Jacqueline Kingston van Engelen (“Jackie”) went to Emory Healthcare, Inc.’s Emory Johns Creek Hospital with vaginal bleeding on July 10, 2019, while she was 31 weeks pregnant. She was discharged but returned the next morning on July 11, 2019, this time with vaginal bleeding and contractions. When Jackie was admitted to the hospital on July 11, 2019, she signed two identical copies of Emory’s three-page admission/registration agreement. A signature line for the “Patient, Parent, Guardian or Authorized Representative” followed the alternative-dispute-resolution provision. Jackie signed her name under the provision in both agreements presented to her during her admission.
The last page of each agreement also contained a signature line for the “patient or patient representative.” Directly under this line was a line to designate the “Relationship of Representative to Patient.” Jackie signed her name on the line designated for the “patient or patient’s representative” on both documents at 7:24 a.m. and 7:35 a.m., respectively, but on neither agreement did she otherwise indicate her relationship to the patient.
The medical providers were unable to stop Jackie’s labor, and baby Isabelle van Engelen was born at 12:26 a.m. on July 12, 2019. Following Isabelle’s birth, on the agreement signed by Jackie at 7:24 a.m. on the previous day, the hospital placed a sticker in the upper right-hand portion of each page, which contained the designation “Kingston, J G A” and reflected a date of birth of July 12, 2019; age of 0; female sex; and admission date of July 12, 2019.
Isabelle suffered cardiac arrest in the NICU after an endotracheal tube was placed in her esophagus rather than her trachea for several hours, causing her lungs to collapse.
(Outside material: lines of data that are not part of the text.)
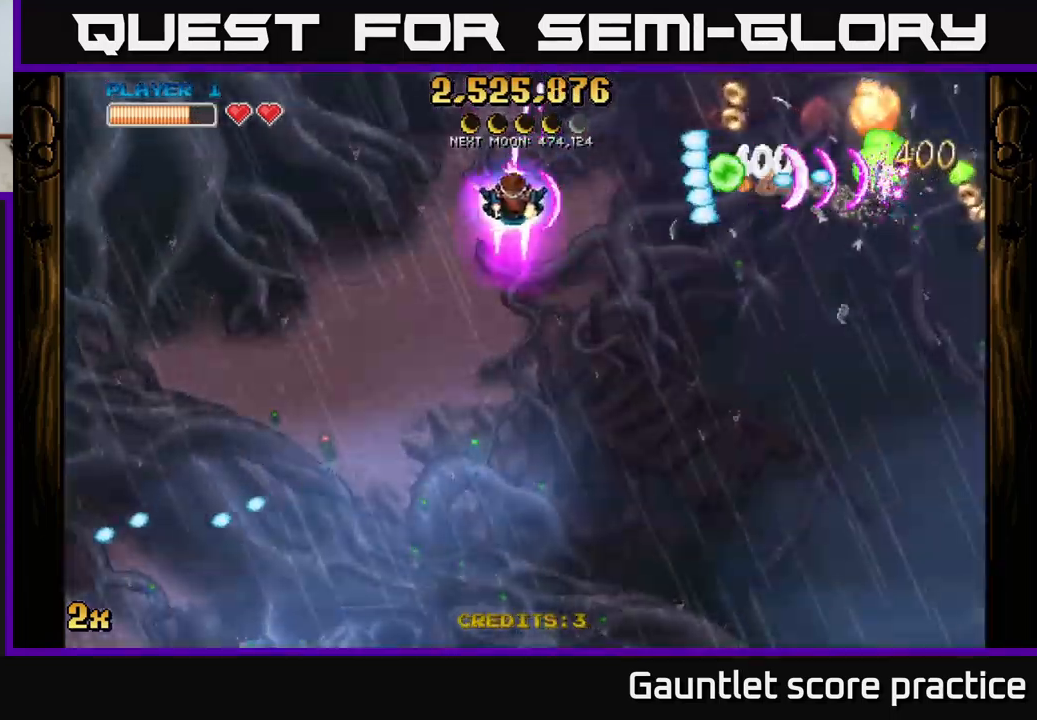
{"buttons": ["A"], "left_stick": "down-right", "events": [[167, "left_stick", "down"], [467, "left_stick", "down-right"]]}
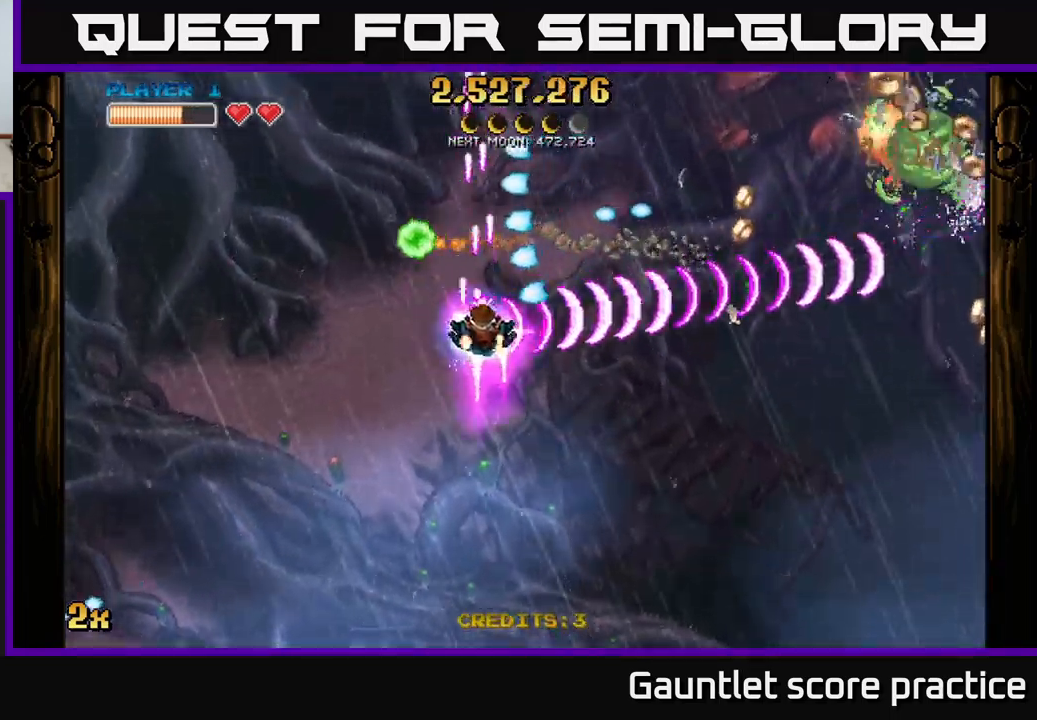
{"buttons": [], "left_stick": "down-right", "events": [[350, "A", "up"]]}
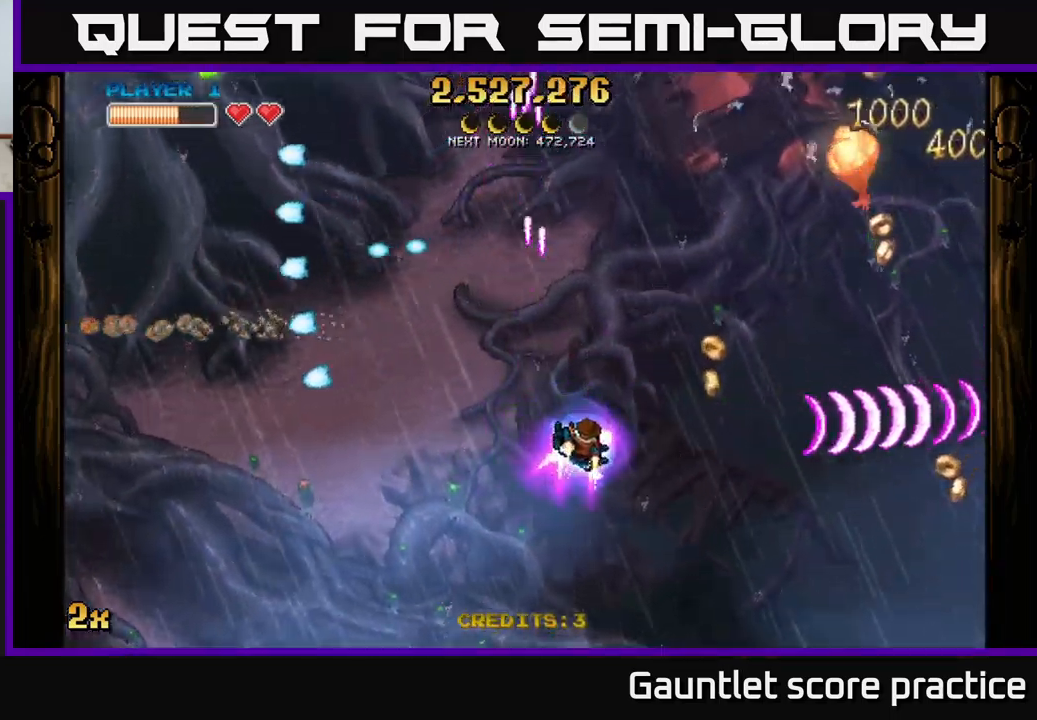
{"buttons": [], "left_stick": "right", "events": [[133, "left_stick", "right"]]}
Isabelle never left the hospital and she died two weeks later after suffering irreversible brain damage due to oxygen deprivation.
In November 2020, Jackie and her husband filed a wrongful-death action on behalf of Isabelle, alleging medical malpractice. Emory filed a motion to dismiss and compel arbitration, arguing that the July 11, 2019 agreement signed at 7:24 a.m. compelled arbitration of Isabelle’s claims raised in the complaint. The plaintiffs opposed the motion, contending that the arbitration clause did not apply to claims raised on behalf of Isabelle, but only those of Jackie.
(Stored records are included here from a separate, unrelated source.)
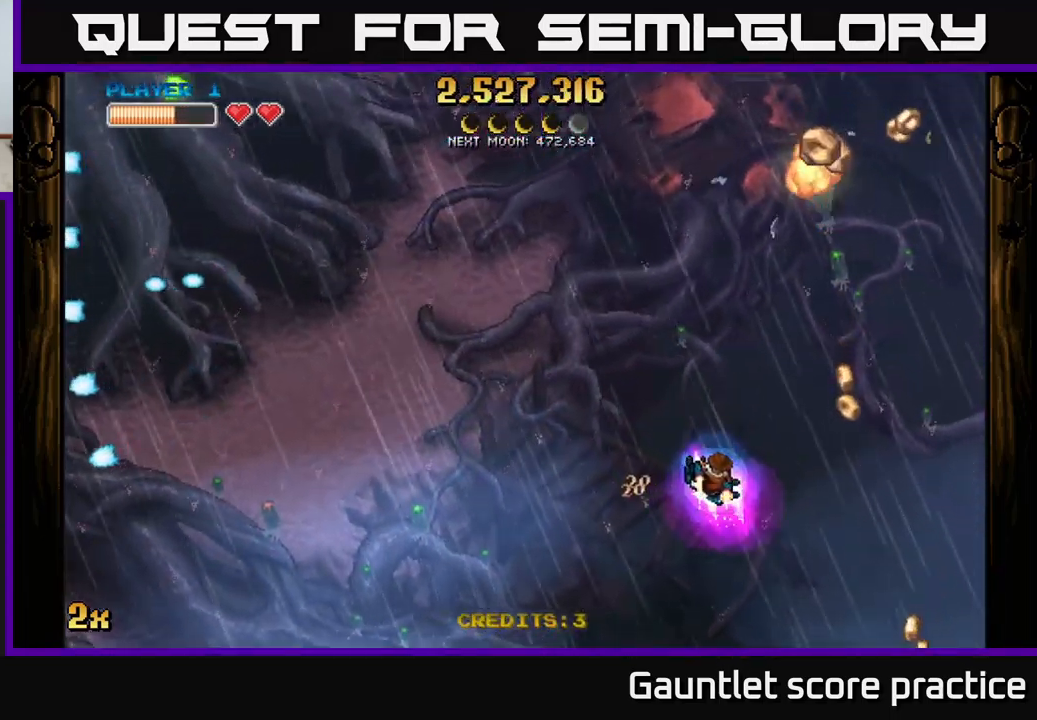
{"buttons": ["A"], "left_stick": "up", "events": [[300, "A", "down"], [300, "left_stick", "up"], [333, "X", "down"], [500, "X", "up"]]}
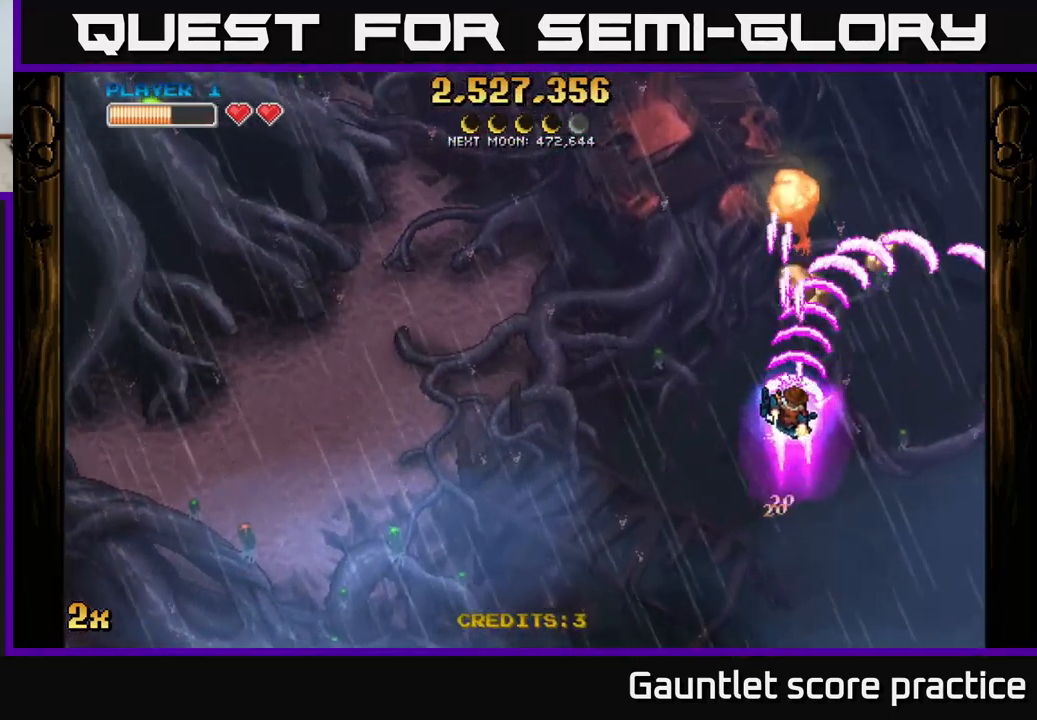
{"buttons": [], "left_stick": "left", "events": [[133, "left_stick", "right"], [150, "A", "up"], [417, "left_stick", "left"]]}
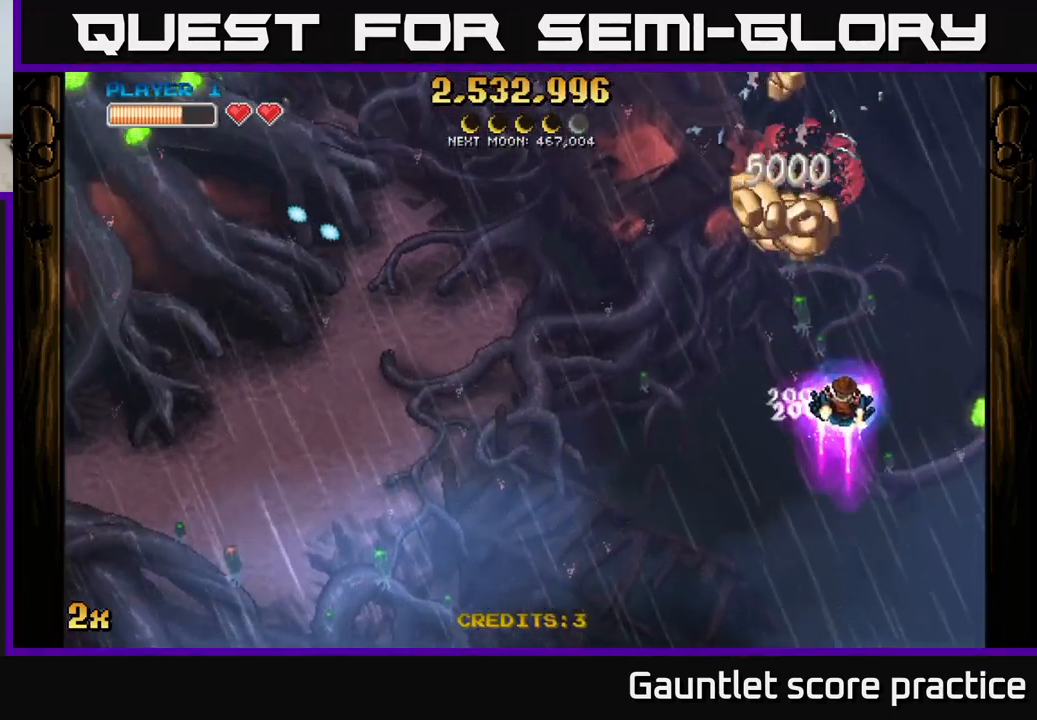
{"buttons": ["A"], "left_stick": "left", "events": [[33, "left_stick", "down"], [83, "left_stick", "down-right"], [150, "A", "down"], [183, "X", "down"], [200, "left_stick", "right"], [317, "X", "up"], [367, "A", "up"], [417, "A", "down"], [467, "left_stick", "left"]]}
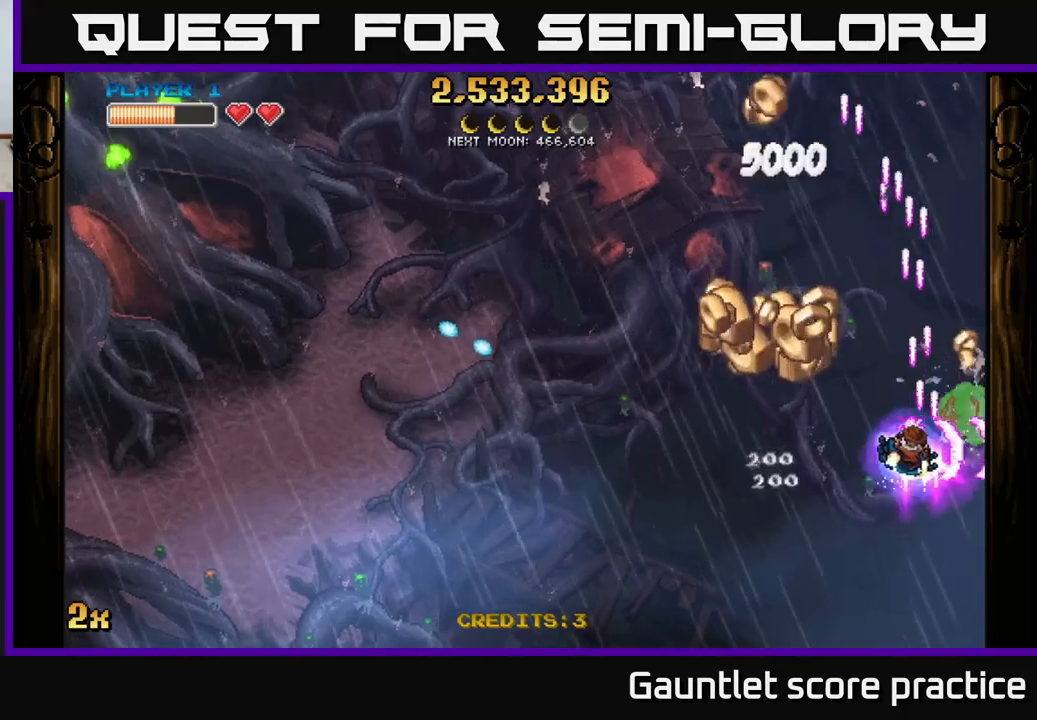
{"buttons": [], "left_stick": "right", "events": [[17, "A", "up"], [467, "left_stick", "right"]]}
The Court of Appeals of Georgia, in its opinion dated March 1, 2022, held: “we agree with the trial court that the terms of the arbitration agreement are clear and unambiguous, and a plain reading of the contract fails to show that it was applicable to claims arising from the treatment of baby Isabelle. Indeed, a comparison of the agreements Jackie signed upon her admission to the hospital on July 11, 2019 (which were identical), shows the only difference between the two agreements is that one was signed at 7:24 a.m. and the other at 7:35 a.m. The fact that these arbitration agreements were signed minutes apart or that Jackie signed them while in pre-term labor in no way alters the identical language in both. Instead, looking only at the “plain and unambiguous” terms of the agreements Jackie signed, the two agreements show no distinguishing factors to materially alter the terms upon which she agreed. The key here is that Jackie’s signature on both agreements unambiguously identifies that they were signed in her personal capacity, not as a representative for her unborn baby.”
“But importantly, nothing in either agreement indicates that Jackie was signing as her unborn child’s representative. Indeed, Jackie did not complete the specific line to designate the “Relationship of Representative to Patient” on either agreement. Moreover, nowhere on either agreement is Jackie’s unborn child identified as the actual patient, and the belated addition of a somewhat vague patient-identification sticker to the 7:24 a.m. agreement does not alter this fact.”
The Court of Appeals of Georgia held: “In sum, because the clear and unambiguous terms on the face of each agreement show that Jackie signed the contracts in her personal capacity, not in a representative capacity on behalf of her unborn baby, we affirm the trial court’s denial of Emory’s motion to dismiss and compel arbitration.”
Source Emory Healthcare, Inc. v. Engelen, A21A1562.